Anteriormente conhecida como Síndrome dos Ovários Policísticos (SOP), a condição recebeu uma nova nomenclatura em 2026. A mudança reforça um ponto importante: embora os ovários façam parte do quadro, a síndrome não se limita ao sistema reprodutivo. Ela envolve diferentes mecanismos hormonais e metabólicos que podem repercutir em diversas áreas da saúde.
O que pode chamar a atenção para a SOMP?
A SOMP pode se manifestar de diferentes formas e com intensidades variadas. Entre os sinais que podem estar presentes estão irregularidade menstrual, alterações na ovulação, acne, aumento da oleosidade, crescimento excessivo de pelos e queda de cabelo. Alterações relacionadas ao peso e à saúde metabólica também podem fazer parte do quadro.
Isso significa que nem todas as mulheres apresentarão os mesmos sintomas. É justamente por essa variedade de manifestações que a avaliação precisa considerar o conjunto dos sinais, o histórico clínico e as características individuais de cada paciente.
Por que avaliar também a saúde metabólica?
Um dos pontos importantes na investigação é compreender como está a saúde metabólica. Por isso, conforme cada caso, a avaliação médica pode considerar fatores relacionados ao controle da glicose, perfil de colesterol e outros indicadores cardiometabólicos. As diretrizes internacionais também destacam a importância da avaliação do risco glicêmico e cardiovascular em pacientes com a síndrome.

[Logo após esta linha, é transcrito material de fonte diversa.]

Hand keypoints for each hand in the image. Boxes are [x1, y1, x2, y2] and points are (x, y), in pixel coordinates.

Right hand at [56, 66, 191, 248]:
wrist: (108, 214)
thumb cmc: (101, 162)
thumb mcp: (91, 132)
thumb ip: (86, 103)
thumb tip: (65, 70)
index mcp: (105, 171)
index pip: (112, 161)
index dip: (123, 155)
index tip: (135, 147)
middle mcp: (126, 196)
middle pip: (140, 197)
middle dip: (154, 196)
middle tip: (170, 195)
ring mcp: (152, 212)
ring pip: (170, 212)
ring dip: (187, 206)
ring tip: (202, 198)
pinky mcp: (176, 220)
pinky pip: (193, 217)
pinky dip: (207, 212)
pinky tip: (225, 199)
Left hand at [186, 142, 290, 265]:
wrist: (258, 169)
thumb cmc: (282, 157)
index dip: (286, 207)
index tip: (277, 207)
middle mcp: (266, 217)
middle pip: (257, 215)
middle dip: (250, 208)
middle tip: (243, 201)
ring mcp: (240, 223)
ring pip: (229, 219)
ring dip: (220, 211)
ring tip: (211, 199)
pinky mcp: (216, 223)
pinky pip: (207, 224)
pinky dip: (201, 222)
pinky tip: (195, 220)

Esse olhar mais amplo ajuda a evitar que o atendimento se concentre apenas em uma manifestação isolada, como a irregularidade menstrual ou a acne, sem considerar outros aspectos que podem estar associados.
Tratamento individualizado começa por uma avaliação completa
Não existe uma única manifestação da SOMP e, consequentemente, o acompanhamento não deve ser igual para todas as pacientes. A abordagem pode variar de acordo com os sintomas predominantes, objetivos, fase da vida, características metabólicas e demais fatores identificados durante a avaliação.
Por isso, observar o organismo de maneira integrada é fundamental para compreender o quadro e definir uma estratégia de acompanhamento individualizada.
Se você percebe alterações persistentes no ciclo menstrual, na pele, nos cabelos, no peso ou outros sinais que chamam a sua atenção, procure avaliação profissional.